4

While studying Curve25519 I read about the small subgroup attack in chapter 3. So far i know, that you need a point with a small subgroup to do such an attack. Curve25519 has a basepoint with prime order, therefore it is resistent. My question is: How does such a small subgroup attack work? Can you give me an example?

Now I'm a bit confused, too. I know the Pohling Hellman attack. You can use this attack, when the order of the field of the elliptic curve is not prime ( you can use it with a prime field, too, but it is not useful ). How it works: Be $E$ an elliptic curve over $F_p$. Be $p = f_1 \cdot f_2 \cdot ... \cdot f_n$ the factorization. Be $xP = Q$ the discrete logarithm. Now you can use the Chinese remainder theorem to solve the following system of equations: $x \cdot (p/f_1)P = (p/f_1)Q$, $x \cdot (p/f_2)P = (p/f_2)Q$, ... , $x \cdot (p/f_n)P = (p/f_n)Q$. So this can be used to calculate the private key by just knowing the public key. My question: I think those two attacks are related. But I don't understand how. Can you explain this to me?

Titanlord
  • 2,812
  • 13
  • 37

1 Answers1

4

The Pohlig-Hellman algorithm reduces the discrete logarithm from a group of composite order to subgroups of prime order. For instance, with an elliptic curve and a point $P$ whose order is a composite integer $q = p_1 \cdot p_2$, and we want to find $k$ such that $Q = [k]P$ for a given point $Q$. Then, since $[p_2]P$ is a point of order $p_1$. Let $$ Q_2 = [p_2] Q,\quad \text{and} \quad P_2 = [p_2]P, $$ and now we have $Q_2 = [k\bmod p_1] P_2$. Generic discrete logarithm algorithms can then be used to get to obtain $k\bmod p_1$.

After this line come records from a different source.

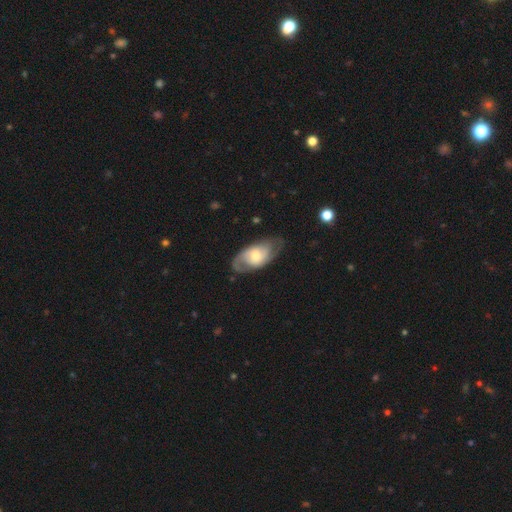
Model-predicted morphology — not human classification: This is likely a featured or disk galaxy (68%). It is clearly not viewed edge-on (93%). Bar: likely no (64%). Spiral arm pattern: clearly yes (86%). Spiral arm count: likely 2 (69%). Spiral winding: marginally medium (43%). Central bulge: likely moderate (60%). Merging: likely none (66%).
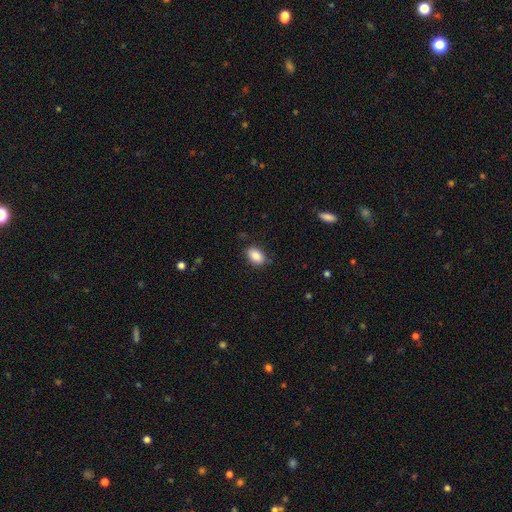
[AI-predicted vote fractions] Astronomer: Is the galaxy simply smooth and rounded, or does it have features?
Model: smooth — 87%.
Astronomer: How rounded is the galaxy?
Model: in between — 87%.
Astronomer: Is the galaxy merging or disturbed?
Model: none — 84%.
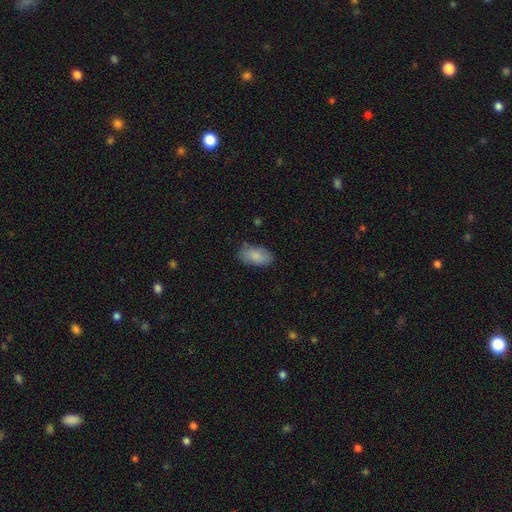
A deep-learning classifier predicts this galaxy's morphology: Smooth or featured?
  - smooth: 85% *
  - featured or disk: 9%
  - star or artifact: 6%
How rounded?
  - in between: 94% *
  - round: 4%
  - cigar-shaped: 3%
Merging?
  - none: 78% *
  - minor disturbance: 17%
  - major disturbance: 4%
  - merger: 1%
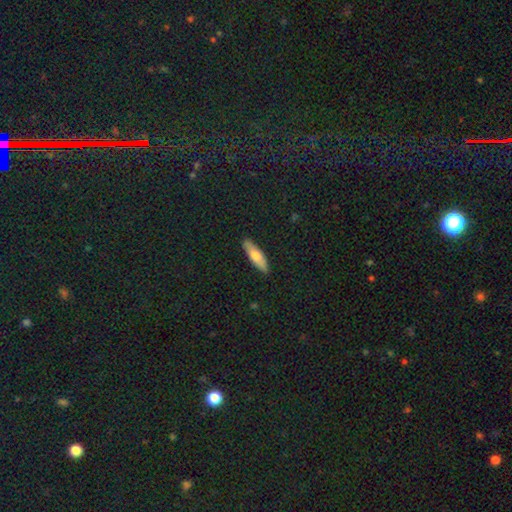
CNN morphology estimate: This appears to be a smooth galaxy with no disk features (66%) that is cigar-shaped (59%). Merging: none (89%).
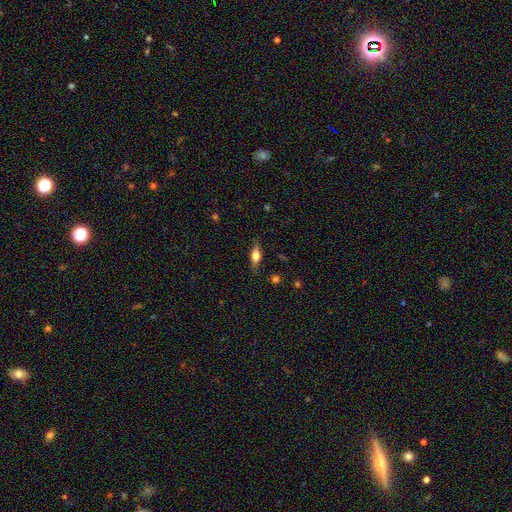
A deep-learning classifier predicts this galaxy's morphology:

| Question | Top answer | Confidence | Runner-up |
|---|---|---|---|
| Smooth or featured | smooth | 50% | featured or disk (42%) |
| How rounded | in between | 59% | cigar-shaped (35%) |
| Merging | none | 80% | minor disturbance (14%) |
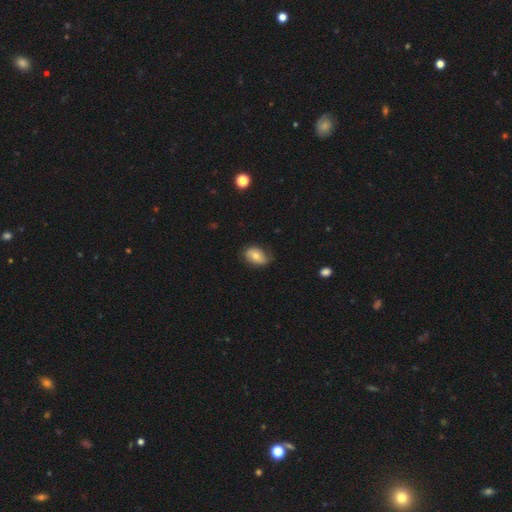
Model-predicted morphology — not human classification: Overall: smooth (63%; featured or disk 29%). How rounded: in between (79%). Merging: none (66%).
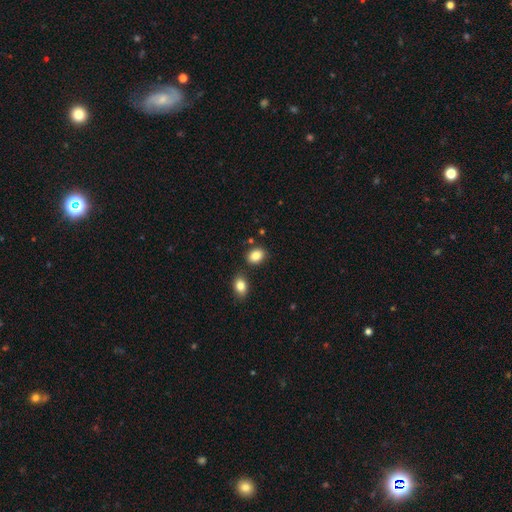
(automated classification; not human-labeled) Morphology: type=smooth (86%); roundness=in between (73%); merging=none (77%).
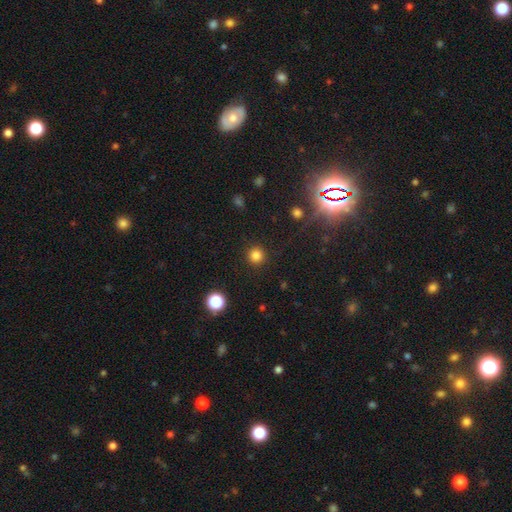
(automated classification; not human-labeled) Overall: smooth (82%). How rounded: round (95%). Merging: none (91%).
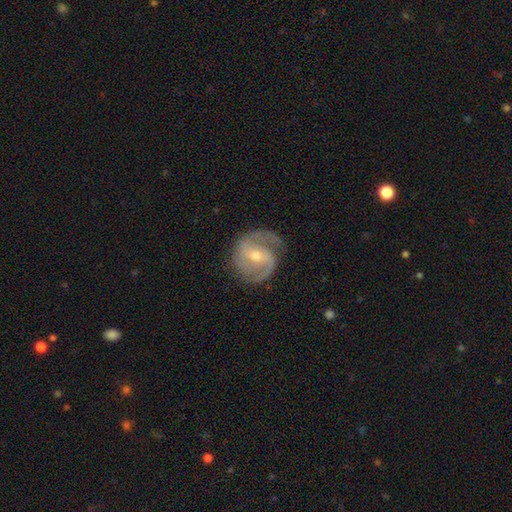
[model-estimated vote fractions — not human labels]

With $Q_1 = [p_1]Q$ and $P_1 = [p_1]P$, we obtain $k\bmod p_2$ and the Chinese Remainder Theorem can be used to get $k$. Then, the security depends mainly on the largest prime in the decomposition of $q$. That's why points whose order $q$ is a large prime is chosen.

In the small subgroup attack, the idea is to make the computation happens with a point of small order instead of a point whose order is a large prime. Typically, standardized curves in cryptography have order $q\cdot h$ where $q$ is a large prime and $h$ is generally small. The principle is the attacker, instead of sending a point of order $q$, sends a point $P$ of order $h$ (for example in a Diffie-Hellman key-exchange). Then the computation with a secret value $k$ will be $Q = [k]P$, but since $P$ has order $h$, there is at most $h$ possible values for $Q$.

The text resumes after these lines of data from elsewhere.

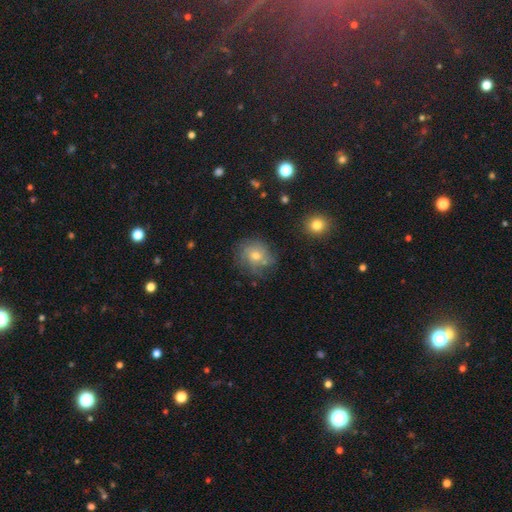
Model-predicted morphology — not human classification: This appears to be a featured or disk galaxy (49%). Merging: none (74%).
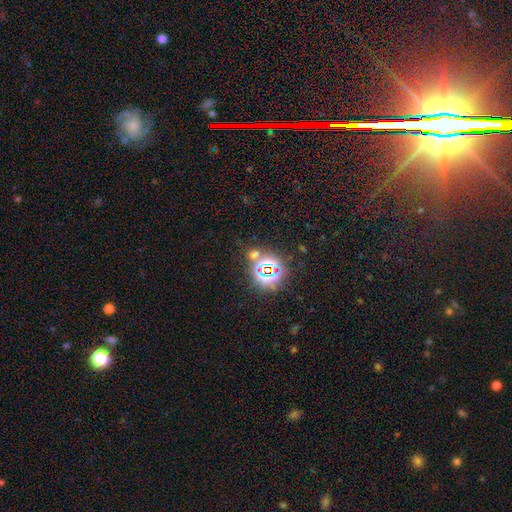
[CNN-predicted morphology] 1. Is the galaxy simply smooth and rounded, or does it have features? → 74% star or artifact, 18% smooth, 9% featured or disk.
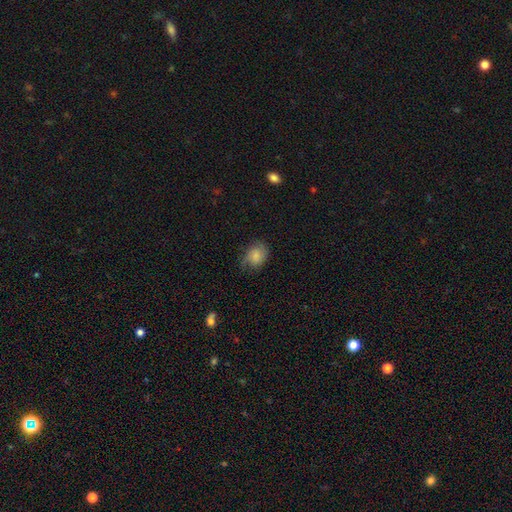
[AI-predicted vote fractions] This appears to be a smooth galaxy with no disk features (70%) that is in between round and cigar-shaped (52%). Merging: none (59%).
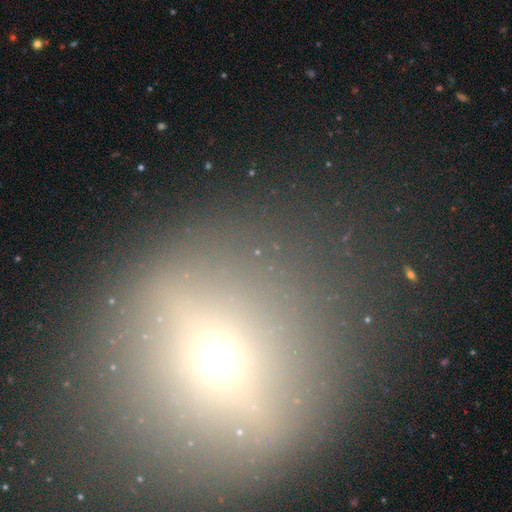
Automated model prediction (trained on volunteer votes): Q: Smooth or featured?
A: smooth (46%); runner-up: star or artifact (28%)
Q: Merging?
A: none (84%); runner-up: minor disturbance (9%)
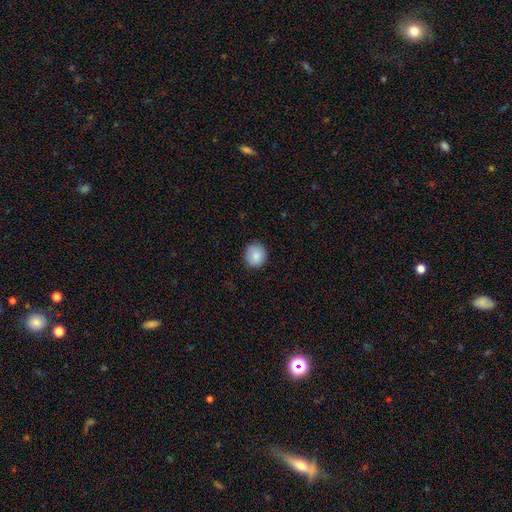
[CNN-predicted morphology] Smooth or featured? smooth (87%)
How rounded? round (90%)
Merging? none (89%)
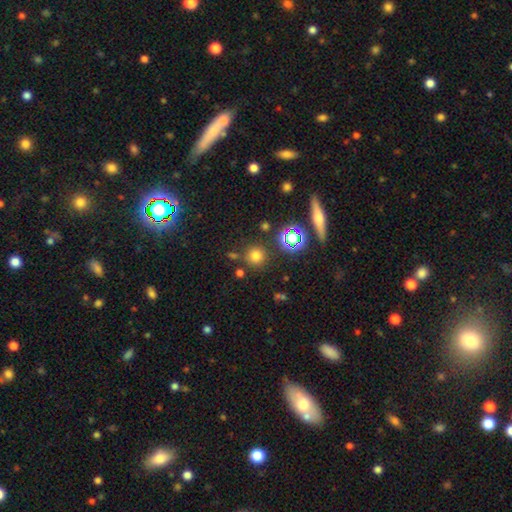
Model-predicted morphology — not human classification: Smooth or featured?
  - smooth: 69% *
  - star or artifact: 24%
  - featured or disk: 8%
How rounded?
  - round: 93% *
  - in between: 6%
  - cigar-shaped: 1%
Merging?
  - none: 81% *
  - minor disturbance: 9%
  - merger: 7%
  - major disturbance: 4%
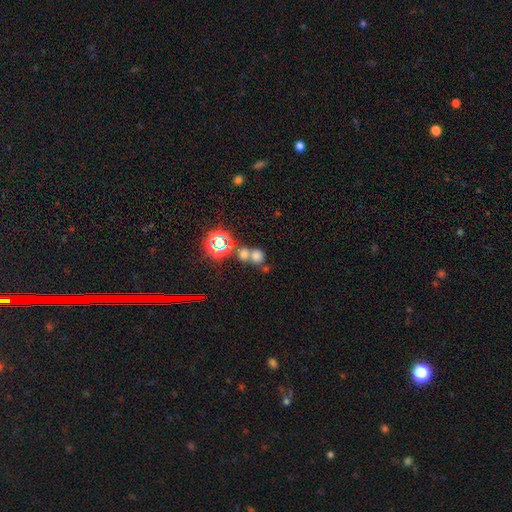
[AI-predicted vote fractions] Smooth or featured: smooth — 64% (star or artifact — 26%)
How rounded: round — 78% (in between — 21%)
Merging: merger — 47% (none — 42%)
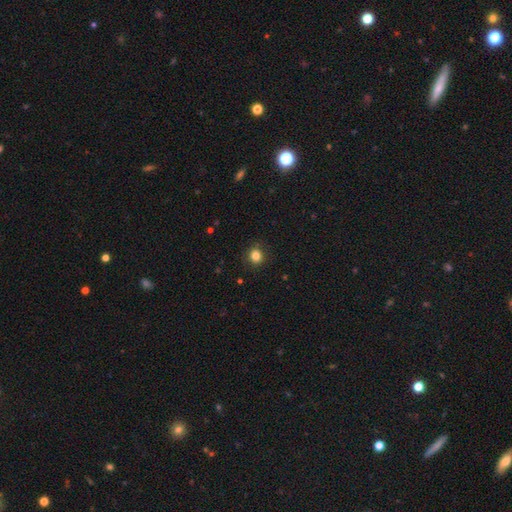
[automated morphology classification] The model was most divided on "how rounded": round: 84%, in between: 15%, cigar-shaped: 1%. More confident: merging — none (87%); smooth or featured — smooth (84%).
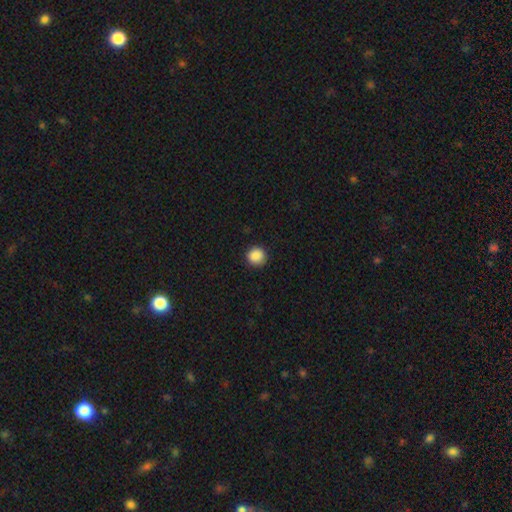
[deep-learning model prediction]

In a Diffie-Hellman key-exchange, it works like this: the attacker sends $P$ of small order to Alice instead of its valid public point. Alice computes $Q = [k]P$ thinking that the point $Q$ is the shared secret, from which she derives a symmetric key to encrypt the communication. Since there is only a few possible values for $Q$, there are only a few possible keys. The attacker tries them one by one until the decryption is correct. When this is the case, he learns $k \bmod h$.

You can use this attack, when the order of the field of the elliptic curve is not prime ( you can use it with a prime field, too, but it is not useful ). How it works: Be $E$ an elliptic curve over $F_p$. Be $p = f_1 \cdot f_2 \cdot \ldots \cdot f_n$ the factorization.

For clarification, in cryptography an elliptic curve is defined over a finite field, and a finite field has an order that is either a prime $p$ or a power of a prime $p^\ell$. This value is not the order of the curve. The order of the curve is very close to it, but is generally different.